The task: What lines below include the string "left"? Pick them out and copy them.

Records:
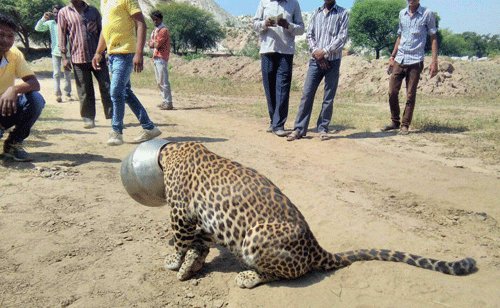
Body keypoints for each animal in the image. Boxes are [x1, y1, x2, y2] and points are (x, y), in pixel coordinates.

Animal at [158, 142, 478, 288]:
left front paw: (174, 262)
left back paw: (248, 276)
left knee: (284, 273)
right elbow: (199, 244)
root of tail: (315, 246)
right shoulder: (201, 219)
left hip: (256, 236)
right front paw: (190, 266)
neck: (174, 149)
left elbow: (180, 241)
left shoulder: (179, 212)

Response box:
left front paw: (174, 262)
left back paw: (248, 276)
left knee: (284, 273)
left hip: (256, 236)
left elbow: (180, 241)
left shoulder: (179, 212)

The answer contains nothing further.